> **SHORT EXERCISE**
Reproduce every line of the material below word for word, without altering anything.

> **SOURCE DATA**
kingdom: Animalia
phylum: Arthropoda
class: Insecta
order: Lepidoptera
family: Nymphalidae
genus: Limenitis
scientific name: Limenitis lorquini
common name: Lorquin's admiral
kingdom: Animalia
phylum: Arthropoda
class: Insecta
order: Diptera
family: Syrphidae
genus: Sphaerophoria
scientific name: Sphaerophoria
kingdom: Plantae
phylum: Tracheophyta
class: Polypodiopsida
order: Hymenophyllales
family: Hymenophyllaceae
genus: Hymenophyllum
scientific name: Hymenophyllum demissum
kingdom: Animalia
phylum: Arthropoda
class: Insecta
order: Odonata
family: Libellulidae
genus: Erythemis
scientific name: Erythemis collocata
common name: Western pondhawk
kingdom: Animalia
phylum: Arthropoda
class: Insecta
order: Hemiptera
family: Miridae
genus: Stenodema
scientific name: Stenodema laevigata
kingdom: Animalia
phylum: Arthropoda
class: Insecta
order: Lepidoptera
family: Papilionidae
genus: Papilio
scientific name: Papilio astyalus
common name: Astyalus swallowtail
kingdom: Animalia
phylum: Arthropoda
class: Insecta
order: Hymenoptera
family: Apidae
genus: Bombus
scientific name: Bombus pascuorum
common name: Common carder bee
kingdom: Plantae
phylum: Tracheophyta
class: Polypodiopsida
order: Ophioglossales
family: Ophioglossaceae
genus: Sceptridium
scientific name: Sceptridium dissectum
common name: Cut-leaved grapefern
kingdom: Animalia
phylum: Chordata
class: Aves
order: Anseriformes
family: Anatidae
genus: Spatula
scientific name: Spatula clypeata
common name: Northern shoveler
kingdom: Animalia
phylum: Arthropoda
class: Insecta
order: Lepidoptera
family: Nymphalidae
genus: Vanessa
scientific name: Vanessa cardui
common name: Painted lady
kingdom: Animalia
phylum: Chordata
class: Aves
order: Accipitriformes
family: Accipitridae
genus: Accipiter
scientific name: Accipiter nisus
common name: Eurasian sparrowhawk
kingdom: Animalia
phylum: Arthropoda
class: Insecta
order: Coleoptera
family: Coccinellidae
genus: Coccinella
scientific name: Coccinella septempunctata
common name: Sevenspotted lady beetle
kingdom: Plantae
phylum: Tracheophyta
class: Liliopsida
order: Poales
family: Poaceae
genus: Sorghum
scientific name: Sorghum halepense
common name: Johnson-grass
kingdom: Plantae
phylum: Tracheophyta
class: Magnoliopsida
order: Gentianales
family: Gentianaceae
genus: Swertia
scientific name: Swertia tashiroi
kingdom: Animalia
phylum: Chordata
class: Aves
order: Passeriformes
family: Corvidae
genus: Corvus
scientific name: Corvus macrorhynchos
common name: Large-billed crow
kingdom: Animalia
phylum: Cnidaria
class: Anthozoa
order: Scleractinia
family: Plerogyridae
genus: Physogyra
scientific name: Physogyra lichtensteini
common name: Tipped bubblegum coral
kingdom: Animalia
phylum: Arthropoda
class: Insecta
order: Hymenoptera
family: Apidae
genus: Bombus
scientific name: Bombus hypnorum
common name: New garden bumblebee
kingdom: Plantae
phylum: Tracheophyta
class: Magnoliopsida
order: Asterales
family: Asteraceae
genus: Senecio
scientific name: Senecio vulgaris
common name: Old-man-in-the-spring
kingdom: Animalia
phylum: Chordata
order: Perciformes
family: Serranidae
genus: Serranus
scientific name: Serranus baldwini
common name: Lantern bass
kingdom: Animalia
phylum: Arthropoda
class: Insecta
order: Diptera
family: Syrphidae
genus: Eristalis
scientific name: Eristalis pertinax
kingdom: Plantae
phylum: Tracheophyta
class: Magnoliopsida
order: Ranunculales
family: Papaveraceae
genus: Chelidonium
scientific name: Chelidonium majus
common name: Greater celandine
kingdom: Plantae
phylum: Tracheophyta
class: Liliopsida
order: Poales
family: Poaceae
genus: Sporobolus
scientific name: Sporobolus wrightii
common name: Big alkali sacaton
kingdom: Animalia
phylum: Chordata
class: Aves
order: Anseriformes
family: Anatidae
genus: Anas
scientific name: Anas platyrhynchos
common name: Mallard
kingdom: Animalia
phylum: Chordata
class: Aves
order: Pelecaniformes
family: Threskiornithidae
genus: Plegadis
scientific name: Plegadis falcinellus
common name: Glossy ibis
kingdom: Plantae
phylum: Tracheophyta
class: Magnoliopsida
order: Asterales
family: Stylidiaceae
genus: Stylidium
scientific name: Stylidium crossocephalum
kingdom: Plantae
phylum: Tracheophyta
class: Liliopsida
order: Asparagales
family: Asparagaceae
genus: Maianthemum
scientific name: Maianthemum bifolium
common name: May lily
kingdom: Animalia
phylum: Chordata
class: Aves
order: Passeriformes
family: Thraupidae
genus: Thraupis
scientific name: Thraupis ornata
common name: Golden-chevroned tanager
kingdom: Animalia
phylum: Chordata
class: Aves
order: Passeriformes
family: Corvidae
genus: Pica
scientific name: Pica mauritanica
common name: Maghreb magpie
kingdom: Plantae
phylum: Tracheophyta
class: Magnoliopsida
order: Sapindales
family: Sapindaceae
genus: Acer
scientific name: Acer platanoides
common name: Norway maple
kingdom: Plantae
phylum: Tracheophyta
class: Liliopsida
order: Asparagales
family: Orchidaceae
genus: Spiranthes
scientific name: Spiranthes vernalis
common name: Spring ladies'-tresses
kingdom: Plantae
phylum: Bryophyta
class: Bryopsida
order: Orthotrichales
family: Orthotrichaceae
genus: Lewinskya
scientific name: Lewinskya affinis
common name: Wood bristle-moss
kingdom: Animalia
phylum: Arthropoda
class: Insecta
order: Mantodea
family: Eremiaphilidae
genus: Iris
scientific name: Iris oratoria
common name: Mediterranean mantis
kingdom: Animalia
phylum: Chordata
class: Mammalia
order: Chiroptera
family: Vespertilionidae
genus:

> **CORRECT RESULT**
kingdom: Animalia
phylum: Arthropoda
class: Insecta
order: Lepidoptera
family: Nymphalidae
genus: Limenitis
scientific name: Limenitis lorquini
common name: Lorquin's admiral
kingdom: Animalia
phylum: Arthropoda
class: Insecta
order: Diptera
family: Syrphidae
genus: Sphaerophoria
scientific name: Sphaerophoria
kingdom: Plantae
phylum: Tracheophyta
class: Polypodiopsida
order: Hymenophyllales
family: Hymenophyllaceae
genus: Hymenophyllum
scientific name: Hymenophyllum demissum
kingdom: Animalia
phylum: Arthropoda
class: Insecta
order: Odonata
family: Libellulidae
genus: Erythemis
scientific name: Erythemis collocata
common name: Western pondhawk
kingdom: Animalia
phylum: Arthropoda
class: Insecta
order: Hemiptera
family: Miridae
genus: Stenodema
scientific name: Stenodema laevigata
kingdom: Animalia
phylum: Arthropoda
class: Insecta
order: Lepidoptera
family: Papilionidae
genus: Papilio
scientific name: Papilio astyalus
common name: Astyalus swallowtail
kingdom: Animalia
phylum: Arthropoda
class: Insecta
order: Hymenoptera
family: Apidae
genus: Bombus
scientific name: Bombus pascuorum
common name: Common carder bee
kingdom: Plantae
phylum: Tracheophyta
class: Polypodiopsida
order: Ophioglossales
family: Ophioglossaceae
genus: Sceptridium
scientific name: Sceptridium dissectum
common name: Cut-leaved grapefern
kingdom: Animalia
phylum: Chordata
class: Aves
order: Anseriformes
family: Anatidae
genus: Spatula
scientific name: Spatula clypeata
common name: Northern shoveler
kingdom: Animalia
phylum: Arthropoda
class: Insecta
order: Lepidoptera
family: Nymphalidae
genus: Vanessa
scientific name: Vanessa cardui
common name: Painted lady
kingdom: Animalia
phylum: Chordata
class: Aves
order: Accipitriformes
family: Accipitridae
genus: Accipiter
scientific name: Accipiter nisus
common name: Eurasian sparrowhawk
kingdom: Animalia
phylum: Arthropoda
class: Insecta
order: Coleoptera
family: Coccinellidae
genus: Coccinella
scientific name: Coccinella septempunctata
common name: Sevenspotted lady beetle
kingdom: Plantae
phylum: Tracheophyta
class: Liliopsida
order: Poales
family: Poaceae
genus: Sorghum
scientific name: Sorghum halepense
common name: Johnson-grass
kingdom: Plantae
phylum: Tracheophyta
class: Magnoliopsida
order: Gentianales
family: Gentianaceae
genus: Swertia
scientific name: Swertia tashiroi
kingdom: Animalia
phylum: Chordata
class: Aves
order: Passeriformes
family: Corvidae
genus: Corvus
scientific name: Corvus macrorhynchos
common name: Large-billed crow
kingdom: Animalia
phylum: Cnidaria
class: Anthozoa
order: Scleractinia
family: Plerogyridae
genus: Physogyra
scientific name: Physogyra lichtensteini
common name: Tipped bubblegum coral
kingdom: Animalia
phylum: Arthropoda
class: Insecta
order: Hymenoptera
family: Apidae
genus: Bombus
scientific name: Bombus hypnorum
common name: New garden bumblebee
kingdom: Plantae
phylum: Tracheophyta
class: Magnoliopsida
order: Asterales
family: Asteraceae
genus: Senecio
scientific name: Senecio vulgaris
common name: Old-man-in-the-spring
kingdom: Animalia
phylum: Chordata
order: Perciformes
family: Serranidae
genus: Serranus
scientific name: Serranus baldwini
common name: Lantern bass
kingdom: Animalia
phylum: Arthropoda
class: Insecta
order: Diptera
family: Syrphidae
genus: Eristalis
scientific name: Eristalis pertinax
kingdom: Plantae
phylum: Tracheophyta
class: Magnoliopsida
order: Ranunculales
family: Papaveraceae
genus: Chelidonium
scientific name: Chelidonium majus
common name: Greater celandine
kingdom: Plantae
phylum: Tracheophyta
class: Liliopsida
order: Poales
family: Poaceae
genus: Sporobolus
scientific name: Sporobolus wrightii
common name: Big alkali sacaton
kingdom: Animalia
phylum: Chordata
class: Aves
order: Anseriformes
family: Anatidae
genus: Anas
scientific name: Anas platyrhynchos
common name: Mallard
kingdom: Animalia
phylum: Chordata
class: Aves
order: Pelecaniformes
family: Threskiornithidae
genus: Plegadis
scientific name: Plegadis falcinellus
common name: Glossy ibis
kingdom: Plantae
phylum: Tracheophyta
class: Magnoliopsida
order: Asterales
family: Stylidiaceae
genus: Stylidium
scientific name: Stylidium crossocephalum
kingdom: Plantae
phylum: Tracheophyta
class: Liliopsida
order: Asparagales
family: Asparagaceae
genus: Maianthemum
scientific name: Maianthemum bifolium
common name: May lily
kingdom: Animalia
phylum: Chordata
class: Aves
order: Passeriformes
family: Thraupidae
genus: Thraupis
scientific name: Thraupis ornata
common name: Golden-chevroned tanager
kingdom: Animalia
phylum: Chordata
class: Aves
order: Passeriformes
family: Corvidae
genus: Pica
scientific name: Pica mauritanica
common name: Maghreb magpie
kingdom: Plantae
phylum: Tracheophyta
class: Magnoliopsida
order: Sapindales
family: Sapindaceae
genus: Acer
scientific name: Acer platanoides
common name: Norway maple
kingdom: Plantae
phylum: Tracheophyta
class: Liliopsida
order: Asparagales
family: Orchidaceae
genus: Spiranthes
scientific name: Spiranthes vernalis
common name: Spring ladies'-tresses
kingdom: Plantae
phylum: Bryophyta
class: Bryopsida
order: Orthotrichales
family: Orthotrichaceae
genus: Lewinskya
scientific name: Lewinskya affinis
common name: Wood bristle-moss
kingdom: Animalia
phylum: Arthropoda
class: Insecta
order: Mantodea
family: Eremiaphilidae
genus: Iris
scientific name: Iris oratoria
common name: Mediterranean mantis
kingdom: Animalia
phylum: Chordata
class: Mammalia
order: Chiroptera
family: Vespertilionidae
genus:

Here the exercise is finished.